The talking dolphins are also a huge problem as they never sound, at any point, like actual dolphins. Sure, they sound like almost every other animal under the sun — chimpanzee, lion, baby, robot baby — but never dolphins so they’re reduced to simply visual and audio incongruities with flippers and blow-holes.
‘TDOTD’ also suffers from a highly irritating structure in that it’s only in the third act that we discover what the movie is building towards (even though if you looked at the poster you’ll already know) and starts to coalesce. The problem is it also dissipates any and all of the interesting ideas it had previously been working with and wastes its climax on nothing more than an unfunny “Oh shit!” gag. So goodbye dramatic tension, then! Yes, it attempts to retrieve some semblance of seriousness with a bleak, yet infuriatingly coy, ending but, by this time, I was laughing too hard to care.
And I did laugh at, and not with, this movie and I mean a lot and hard until I was almost sick on my carpet. And this was full on contemptuous mocking meaning the film could’ve elicited exactly the same reaction from me if it had simply fallen down some stairs whilst carrying some cakes.

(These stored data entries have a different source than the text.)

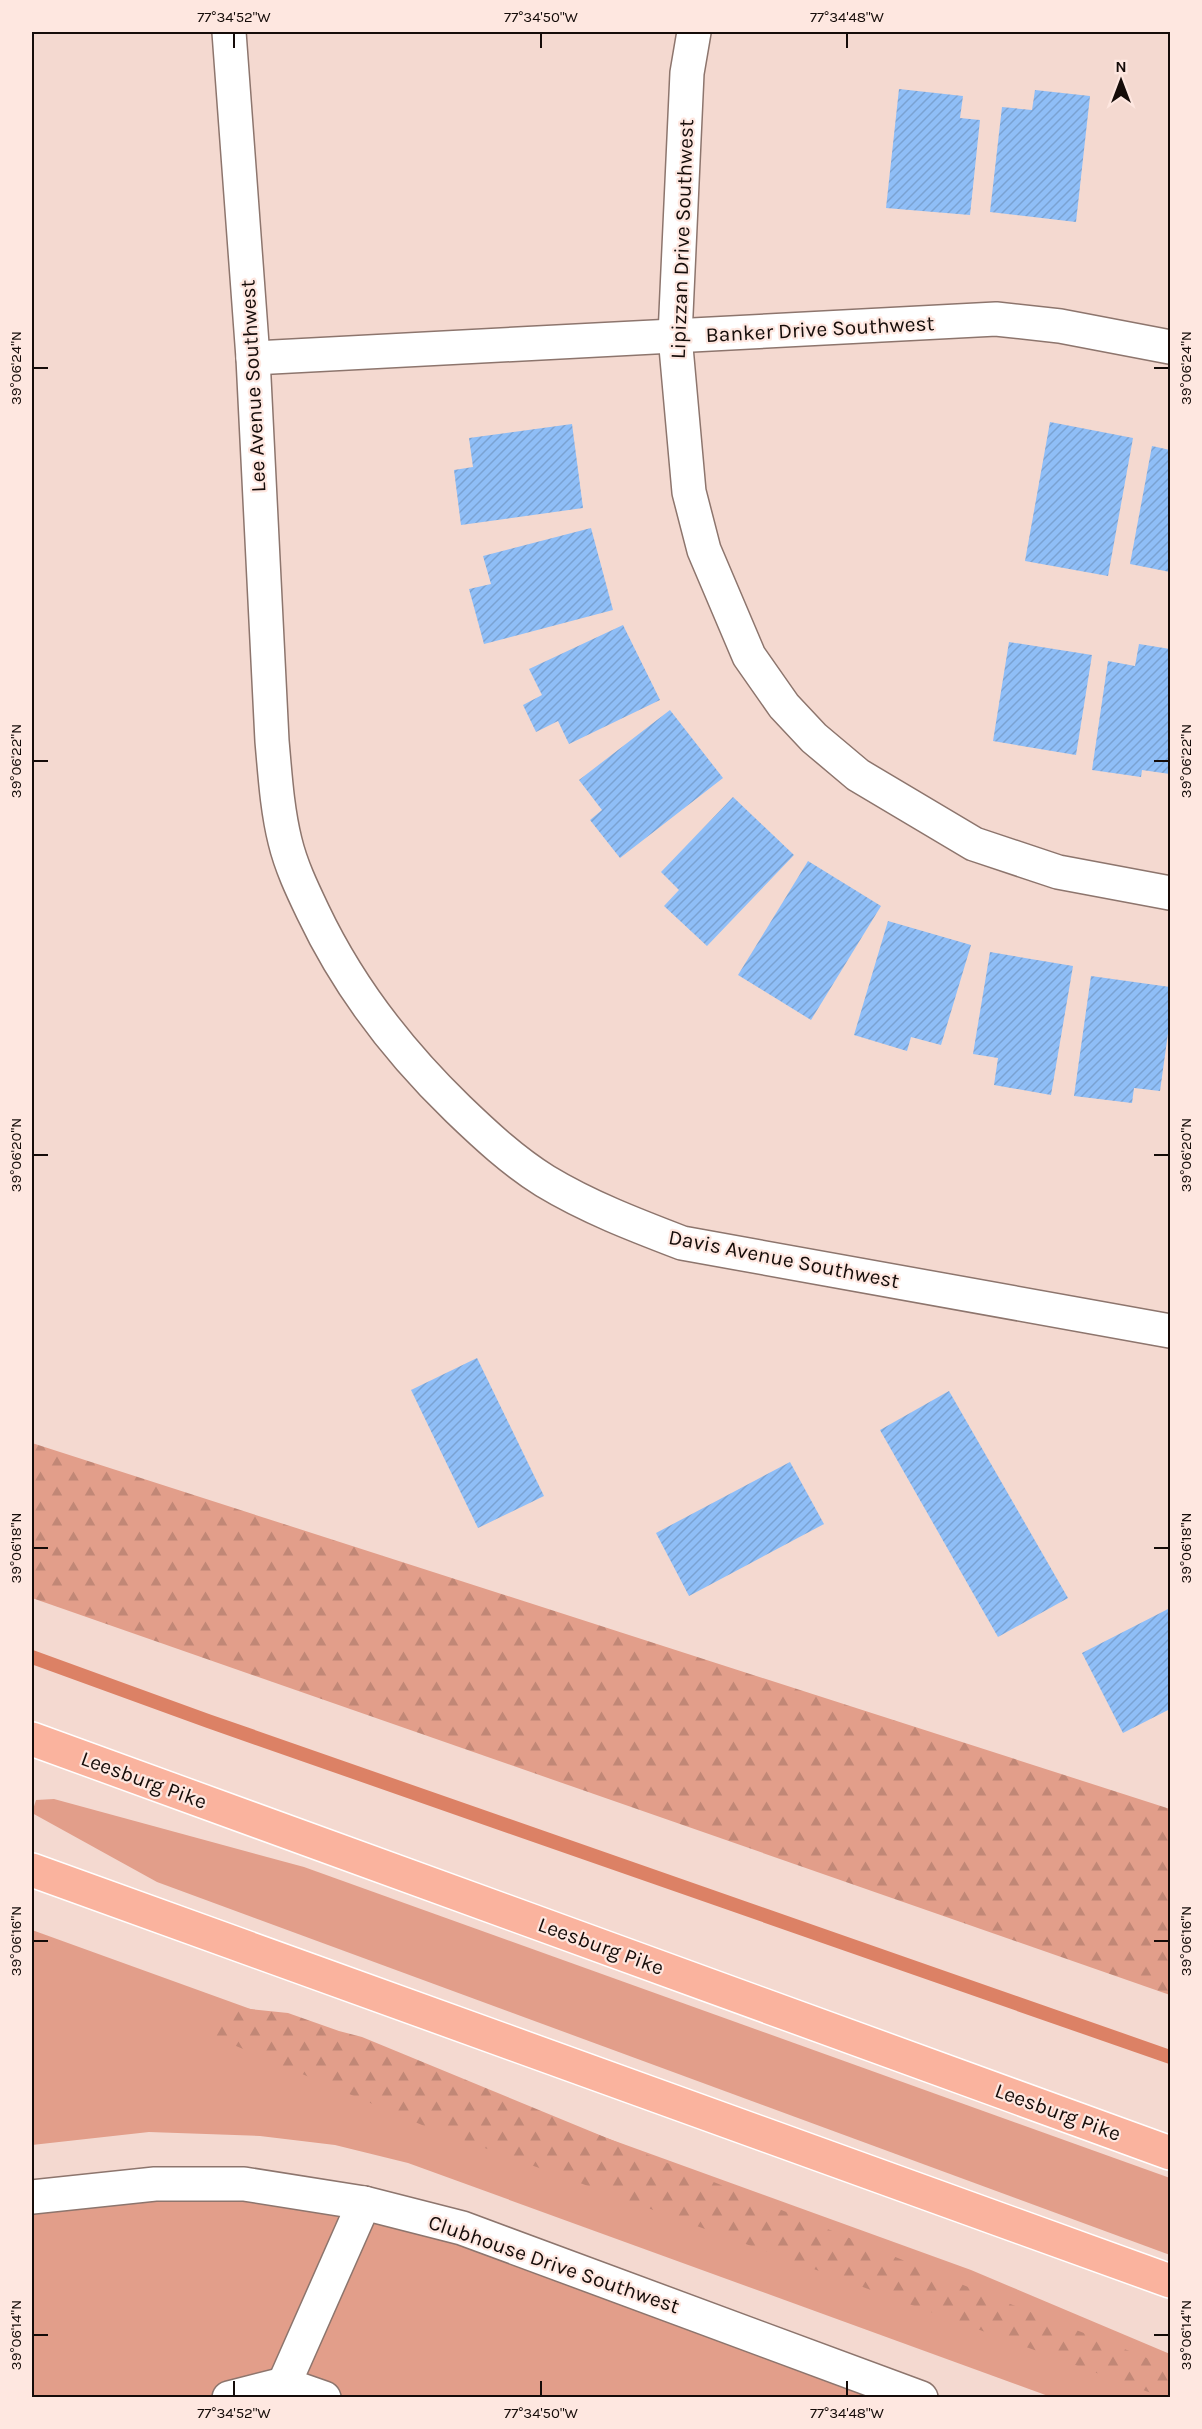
<svg xmlns="http://www.w3.org/2000/svg" width="1202" height="2429" viewBox="0 0 1202 2429" font-family="Karla,sans-serif">
	<style>
		.grass { fill: #e29e8a }
		.forest { fill: url(#forest-firs) }
		.lines { fill: none; stroke-linecap: round; stroke-linejoin: round }
		.stream { stroke: #dc8165; stroke-width: 14 }
		.building { fill: url(#building-hatch) }
		.minor-casing { stroke: #8d756d; stroke-width: 36 }
		.highway-casing { stroke: #fff; stroke-width: 36 }
		.minor { stroke: #fff; stroke-width: 33 }
		.highway { stroke: #fab39e; stroke-width: 33 }
		.ticks { fill: none; stroke: #150c09; stroke-width: 2 }
		.labels { text-anchor: middle; stroke-width: 4.5; stroke-linejoin: round; paint-order: stroke }
		.street-label { font-size: 21px; fill: #150c09; stroke: #fee7e0 }
		.neatline { fill: none; stroke: #150c09; stroke-width: 2 }
		.ticks-label { font-size: 15px; text-anchor: middle; fill: #150c09 }
	</style>
	<defs>
		<pattern id="forest-firs" width="22" height="20" patternUnits="userSpaceOnUse" patternTransform="scale(1.5)"><rect width="22" height="20" fill="#e29e8a"/><path d="M5 1l3.5 6h-7zM16 11l3.5 6h-7z" fill="#c18776"/></pattern>
		<pattern id="building-hatch" width="6" height="6" patternUnits="userSpaceOnUse" patternTransform="scale(1.5)"><rect width="6" height="6" fill="#8fbef7"/><path d="M-1 1l2-2M0 6l6-6M5 7l2-2" fill="none" stroke="#7aa2d2"/></pattern>
	</defs>
	<rect width="100%" height="100%" fill="#f4d9d0"/>
	<g class="grass">
		<path d="M54 1799 304 1867 1170 2178V2255L157 1882 32 1813 36 1800Z"/>
		<path d="M32 1930 971 2270 1170 2354V2397H1051L408 2163 335 2145 260 2136 149 2132 32 2145Z"/>
		<path d="M155 2184 364 2203 888 2397H32V2197Z"/>
	</g>
	<g class="forest">
		<path d="M32 1443 1170 1809V1995L32 1598Z"/>
		<path d="M241 2008 288 2013 339 2031 362 2037 990 2296 1170 2367V2397H1162L422 2125 208 2034Z"/>
	</g>
	<g class="lines">
		<path class="stream" d="M32 1657 208 1721 1170 2057"/>
	</g>
	<g class="building">
		<path d="M899 89 963 96 960 118 980 120 970 215 886 208Z"/>
		<path d="M1035 90 1090 96 1076 222 990 212 1002 107 1032 110Z"/>
		<path d="M1050 422 1133 438 1108 576 1025 561Z"/>
		<path d="M572 424 583 508 461 525 454 470 473 467 469 438Z"/>
		<path d="M1152 446 1170 450V572L1130 564Z"/>
		<path d="M591 528 613 610 484 644 469 589 491 584 483 556Z"/>
		<path d="M623 625 660 700 569 744 558 721 536 732 523 705 542 695 529 669Z"/>
		<path d="M1009 642 1092 655 1076 755 993 741Z"/>
		<path d="M1139 644 1170 649V774L1142 770 1141 777 1092 770 1108 661 1135 666Z"/>
		<path d="M670 710 723 778 620 858 590 820 602 810 579 780Z"/>
		<path d="M733 797 794 855 707 946 664 906 679 890 661 872Z"/>
		<path d="M808 861 881 906 811 1020 738 975Z"/>
		<path d="M888 921 971 945 941 1045 911 1037 907 1051 854 1035Z"/>
		<path d="M990 952 1073 966 1051 1095 994 1085 998 1058 973 1054Z"/>
		<path d="M1091 976 1170 987V1019L1160 1091 1134 1088 1132 1103 1074 1096Z"/>
		<path d="M477 1358 544 1496 478 1528 411 1390Z"/>
		<path d="M949 1391 1068 1598 998 1637 880 1430Z"/>
		<path d="M790 1462 824 1524 689 1596 656 1533Z"/>
		<path d="M1170 1608V1709L1123 1733 1082 1653Z"/>
	</g>
	<g class="lines">
		<defs>
			<g id="minor">
				<path d="M229 32 253 358 272 741C275 774 277 809 285 841 291 866 302 889 313 912 349 988 398 1051 458 1109 485 1135 513 1161 545 1181 588 1207 635 1225 682 1243L1170 1331"/>
				<path d="M694 32 687 73 675 336 689 492 704 550 749 656 784 706 814 738 858 775 974 844 1058 872 1170 893"/>
				<path d="M253 358 996 319 1060 326 1170 347"/>
				<path d="M32 2197 155 2184H244L364 2203 462 2228 921 2398"/>
				<path d="M229 2398 284 2384"/>
				<path d="M324 2398 284 2384 364 2203"/>
			</g>
			<g id="highway">
				<path d="M32 1739 1170 2153"/>
				<path d="M32 1870 1170 2281"/>
			</g>
		</defs>
		<use href="#minor" class="minor-casing"/>
		<use href="#highway" class="highway-casing"/>
		<use href="#minor" class="minor"/>
		<use href="#highway" class="highway"/>
	</g>
	<path class="ticks" d="M234 33V48M541 33V48M847 33V48M33 368H48M1154 368H1169M33 761H48M1154 761H1169M33 1155H48M1154 1155H1169M33 1548H48M1154 1548H1169M33 1941H48M1154 1941H1169M33 2335H48M1154 2335H1169M234 2381V2396M541 2381V2396M847 2381V2396"/>
	<g class="labels">
		<g class="street-label">
			<text transform="translate(682 239) rotate(-88)" y="7">Lipizzan Drive Southwest</text>
			<text transform="translate(820 329) rotate(-3)" y="7">Banker Drive Southwest</text>
			<text transform="translate(253 386) rotate(-93)" y="7">Lee Avenue Southwest</text>
			<text transform="translate(784 1259) rotate(11)" y="7">Davis Avenue Southwest</text>
			<text transform="translate(144 1780) rotate(20)" y="7">Leesburg Pike</text>
			<text transform="translate(601 1946) rotate(20)" y="7">Leesburg Pike</text>
			<text transform="translate(1058 2112) rotate(20)" y="7">Leesburg Pike</text>
			<text transform="translate(554 2264) rotate(19)" y="7">Clubhouse Drive Southwest</text>
		</g>
	</g>
	<rect width="1202" height="2429" fill="none" stroke="#fee7e0" stroke-width="66"/>
	<g transform="translate(1121 81)" stroke="#fee7e0" stroke-width="4.5" paint-order="stroke">
	<path d="M0-4.5L10 22L0 15L-10 22Z" fill="#150c09"/>
	<text y="-9" font-size="16" font-weight="bold" text-anchor="middle" fill="#150c09">N</text>
	</g>
	<rect x="33" y="33" width="1136" height="2363" class="neatline"/>
	<g class="ticks-label">
		<text x="234" y="22">77°34'52"W</text>
		<text x="541" y="22">77°34'50"W</text>
		<text x="847" y="22">77°34'48"W</text>
		<text transform="translate(16 368) rotate(-90)" y="5">39°06'24"N</text>
		<text transform="translate(1186 368) rotate(-90)" y="5">39°06'24"N</text>
		<text transform="translate(16 761) rotate(-90)" y="5">39°06'22"N</text>
		<text transform="translate(1186 761) rotate(-90)" y="5">39°06'22"N</text>
		<text transform="translate(16 1155) rotate(-90)" y="5">39°06'20"N</text>
		<text transform="translate(1186 1155) rotate(-90)" y="5">39°06'20"N</text>
		<text transform="translate(16 1548) rotate(-90)" y="5">39°06'18"N</text>
		<text transform="translate(1186 1548) rotate(-90)" y="5">39°06'18"N</text>
		<text transform="translate(16 1941) rotate(-90)" y="5">39°06'16"N</text>
		<text transform="translate(1186 1941) rotate(-90)" y="5">39°06'16"N</text>
		<text transform="translate(16 2335) rotate(-90)" y="5">39°06'14"N</text>
		<text transform="translate(1186 2335) rotate(-90)" y="5">39°06'14"N</text>
		<text x="234" y="2418">77°34'52"W</text>
		<text x="541" y="2418">77°34'50"W</text>
		<text x="847" y="2418">77°34'48"W</text>
	</g>
</svg>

Apparently Mike Nichols wasn’t happy with the movie and I can totally understand why because if I had directed this and was sitting at the premiere on opening night then my toes would have curled so violently in embarrassment at what I had put on screen that my shoes would’ve exploded in a shower of leather and laces.
But it’s not all bad, right? No, it pretty much is completely awful but there are some positives. It’s got some nice cinematography and even nicer music and for all the rampant stupidity Nichols has an eye for a strong and striking composition and camera move. Henry’s script works manically to keep the human and emotional elements believable but possibly because everything else — plot, concept, narrative, etc — is utterly beyond salvaging.
Yet all the above means that ‘TDOTD’ is a fascinating watch. It’s certainly not dull and the way it lurches forward dramatically is morbidly captivating but it was just all so idiotic that it made my brain hurt and also made me realise that the older I get the more I find 70’s conspiracy theory movies an insufferable pain in the ass (and yes, I’m including ‘The Parallax View’ in with that lot so deal with it).
Apparently Roman Polanski turned directing the film down because he felt it was narratively and conceptually flawed. That’s a bloody understatement.